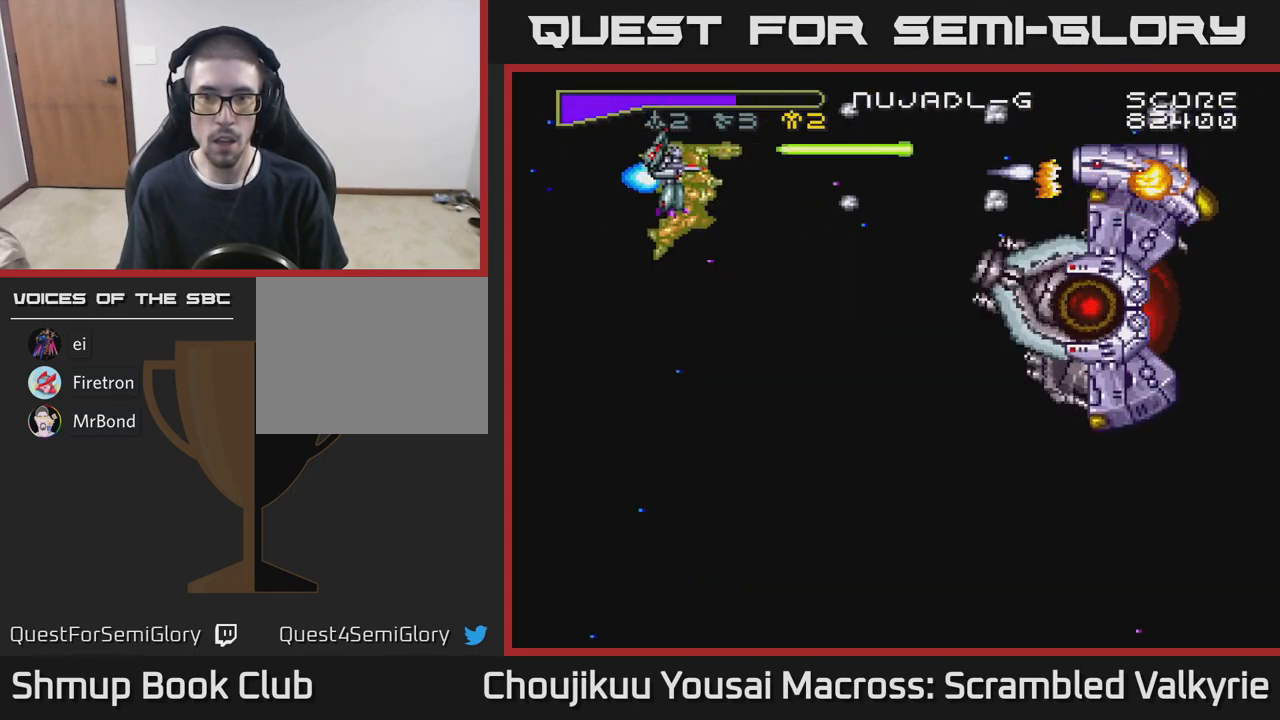
{"buttons": ["A"], "events": [[100, "DPAD_DOWN", "down"], [217, "DPAD_DOWN", "up"], [250, "DPAD_LEFT", "down"], [267, "DPAD_UP", "down"], [400, "DPAD_LEFT", "up"], [400, "DPAD_UP", "up"]]}
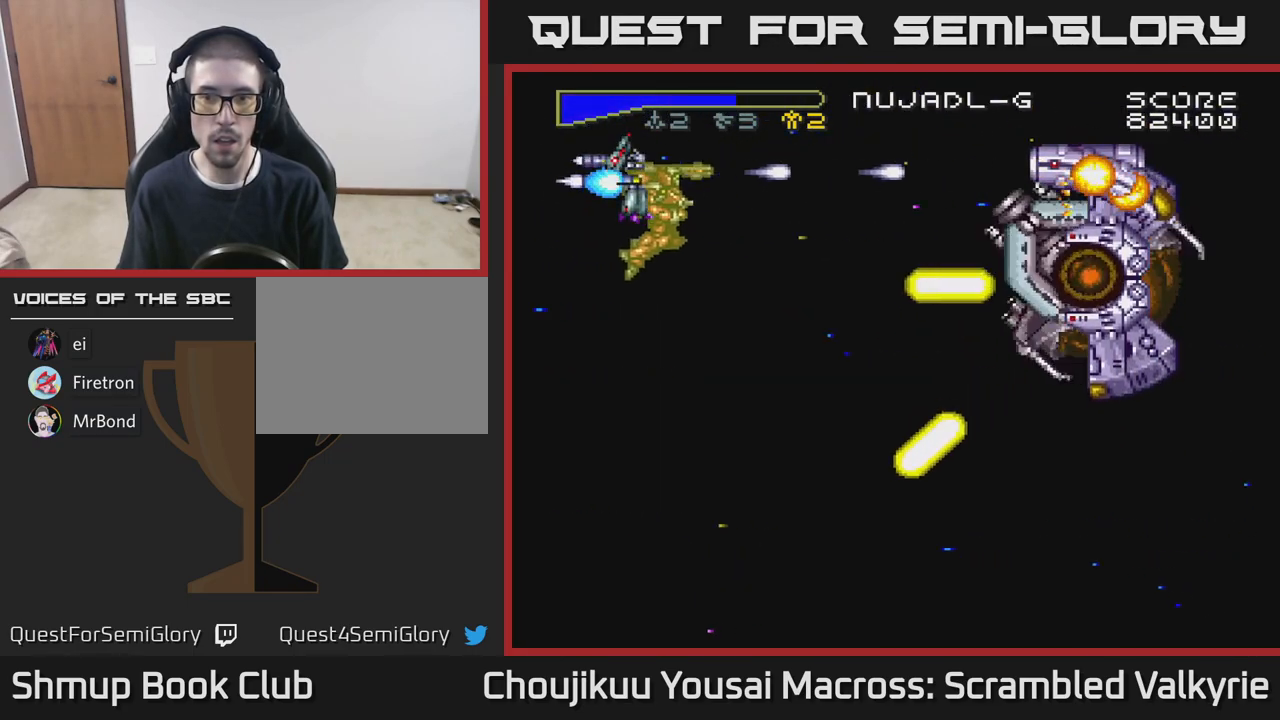
{"buttons": ["A", "DPAD_RIGHT"], "events": [[350, "DPAD_UP", "down"], [433, "DPAD_RIGHT", "down"], [467, "DPAD_UP", "up"]]}
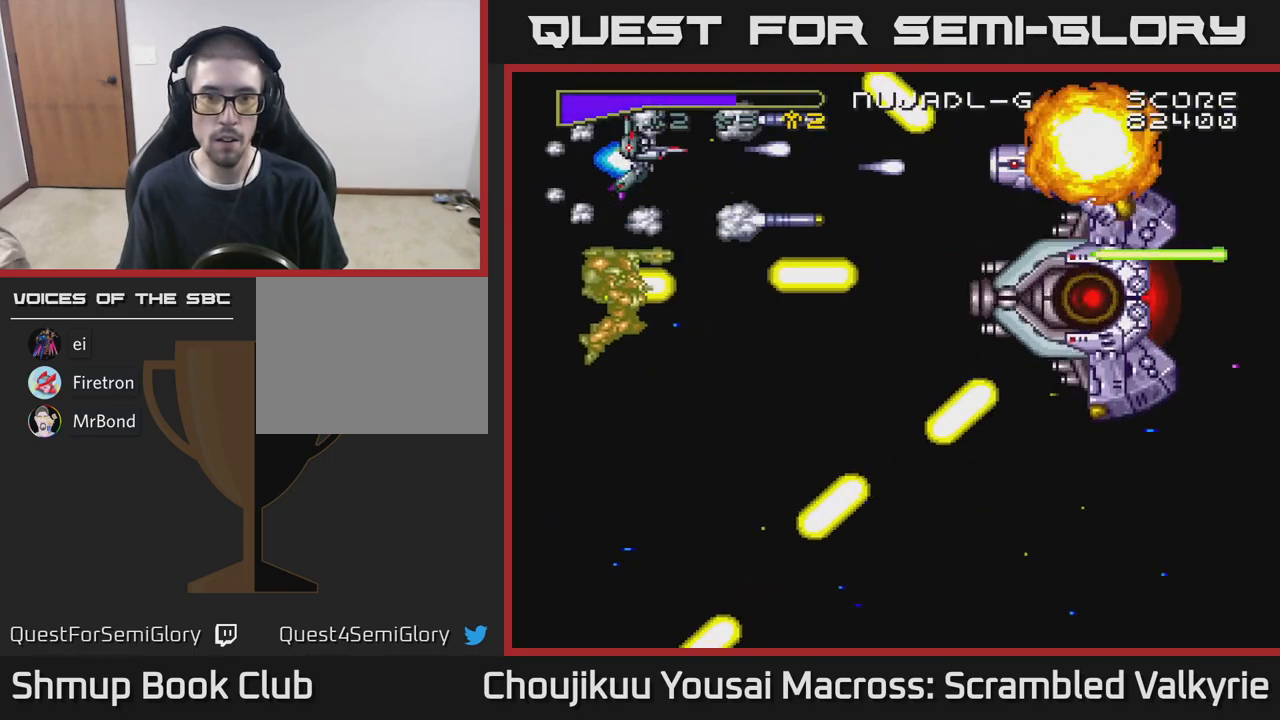
{"buttons": ["A", "DPAD_RIGHT"], "events": [[250, "DPAD_DOWN", "down"], [400, "DPAD_DOWN", "up"]]}
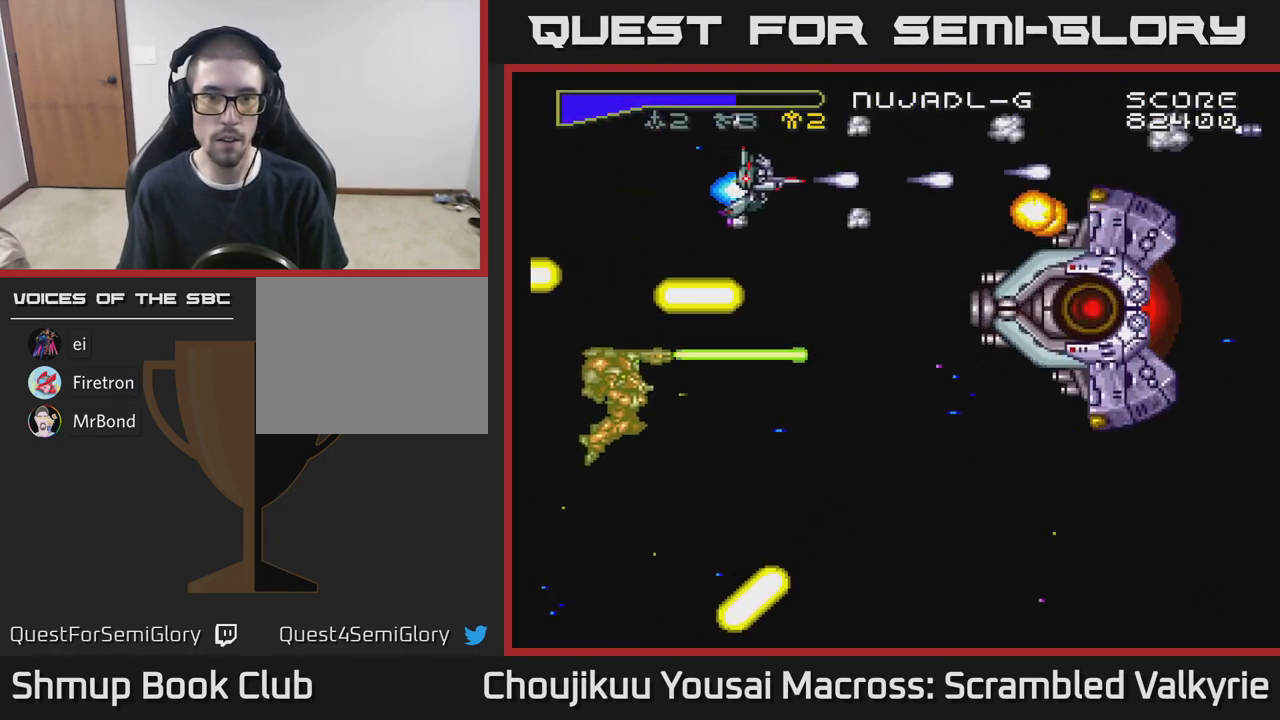
{"buttons": ["A", "DPAD_DOWN", "DPAD_LEFT"], "events": [[33, "DPAD_DOWN", "down"], [50, "DPAD_RIGHT", "up"], [433, "DPAD_LEFT", "down"]]}
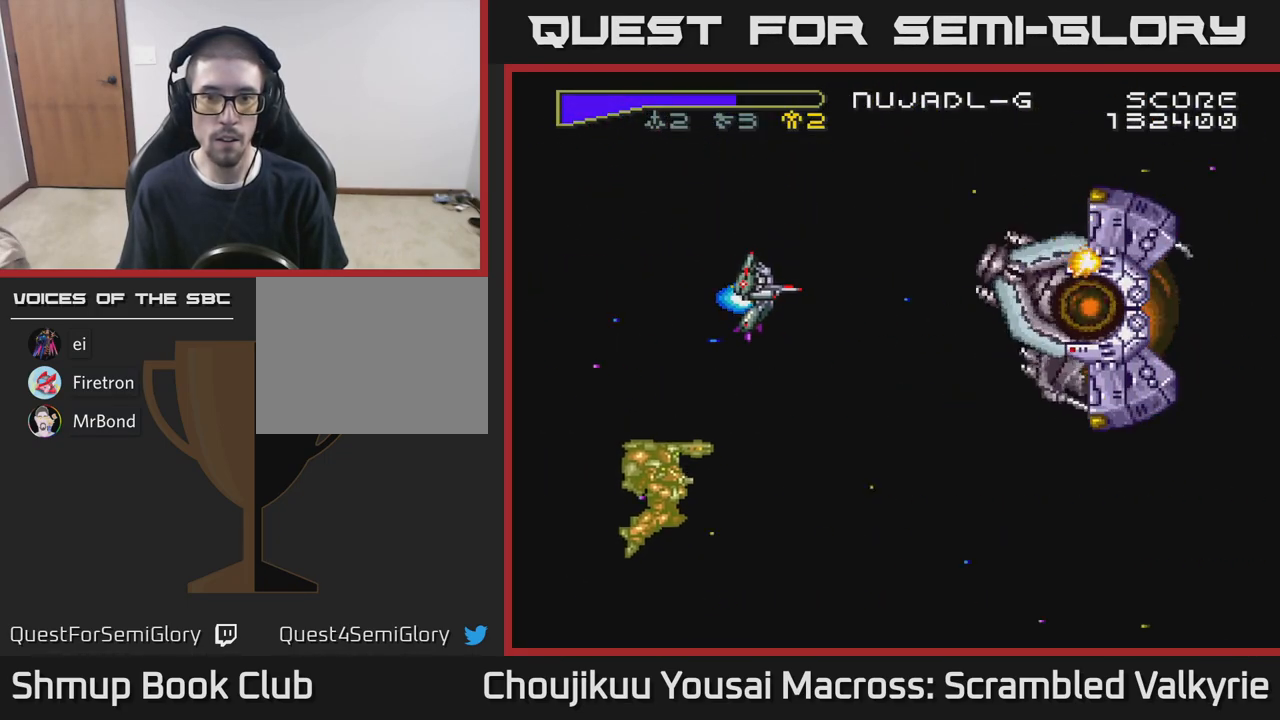
{"buttons": ["A", "DPAD_LEFT"], "events": [[50, "DPAD_DOWN", "up"]]}
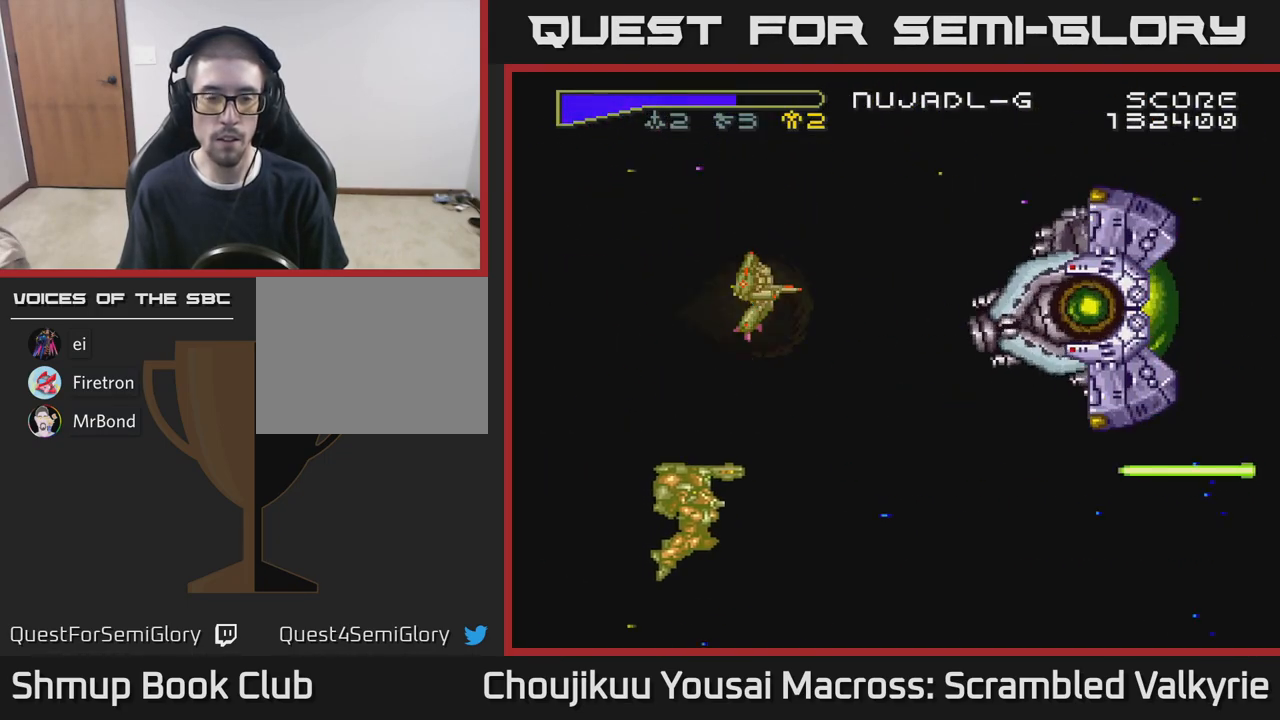
{"buttons": ["A", "X"], "events": [[150, "DPAD_DOWN", "down"], [150, "DPAD_LEFT", "up"], [333, "DPAD_DOWN", "up"], [417, "X", "down"]]}
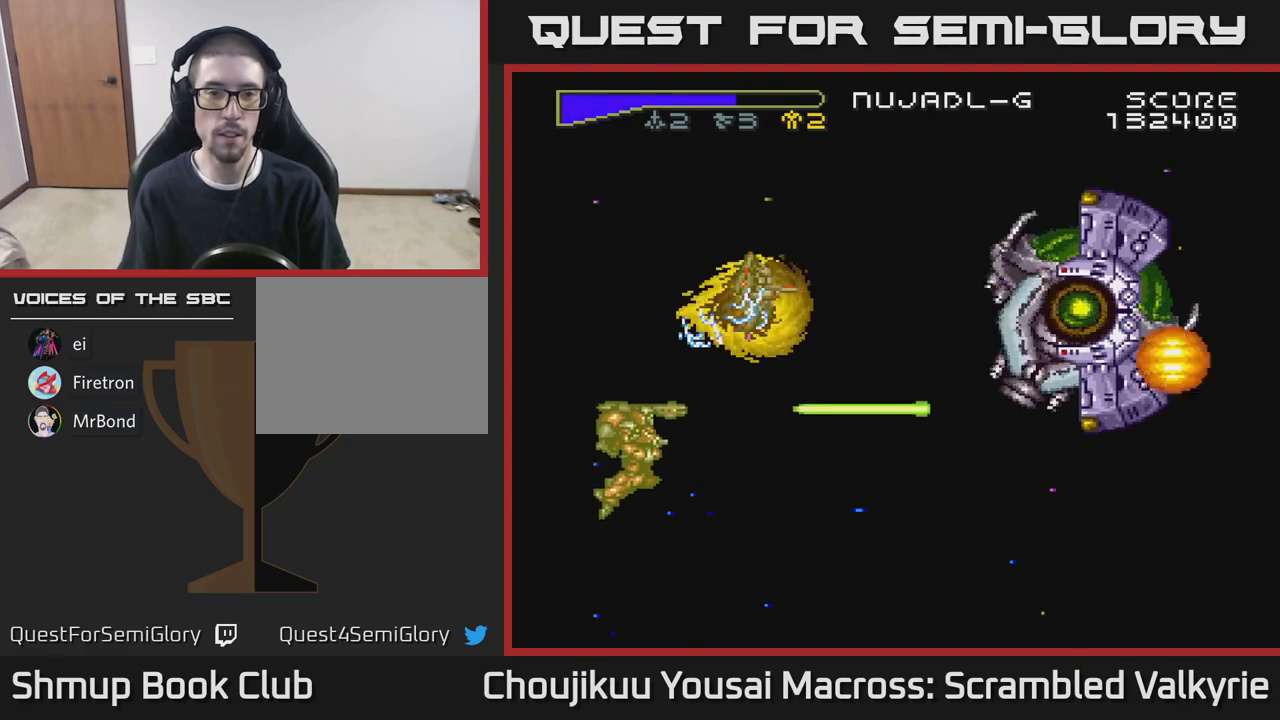
{"buttons": [], "events": [[67, "X", "up"], [250, "A", "up"]]}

○ ○ ○ ○ ○

# Action item
Leaving the pictures out, write out every entry exactly.

# Result of the task
{"buttons": ["A"], "events": [[100, "DPAD_DOWN", "down"], [217, "DPAD_DOWN", "up"], [250, "DPAD_LEFT", "down"], [267, "DPAD_UP", "down"], [400, "DPAD_LEFT", "up"], [400, "DPAD_UP", "up"]]}
{"buttons": ["A", "DPAD_RIGHT"], "events": [[350, "DPAD_UP", "down"], [433, "DPAD_RIGHT", "down"], [467, "DPAD_UP", "up"]]}
{"buttons": ["A", "DPAD_RIGHT"], "events": [[250, "DPAD_DOWN", "down"], [400, "DPAD_DOWN", "up"]]}
{"buttons": ["A", "DPAD_DOWN", "DPAD_LEFT"], "events": [[33, "DPAD_DOWN", "down"], [50, "DPAD_RIGHT", "up"], [433, "DPAD_LEFT", "down"]]}
{"buttons": ["A", "DPAD_LEFT"], "events": [[50, "DPAD_DOWN", "up"]]}
{"buttons": ["A", "X"], "events": [[150, "DPAD_DOWN", "down"], [150, "DPAD_LEFT", "up"], [333, "DPAD_DOWN", "up"], [417, "X", "down"]]}
{"buttons": [], "events": [[67, "X", "up"], [250, "A", "up"]]}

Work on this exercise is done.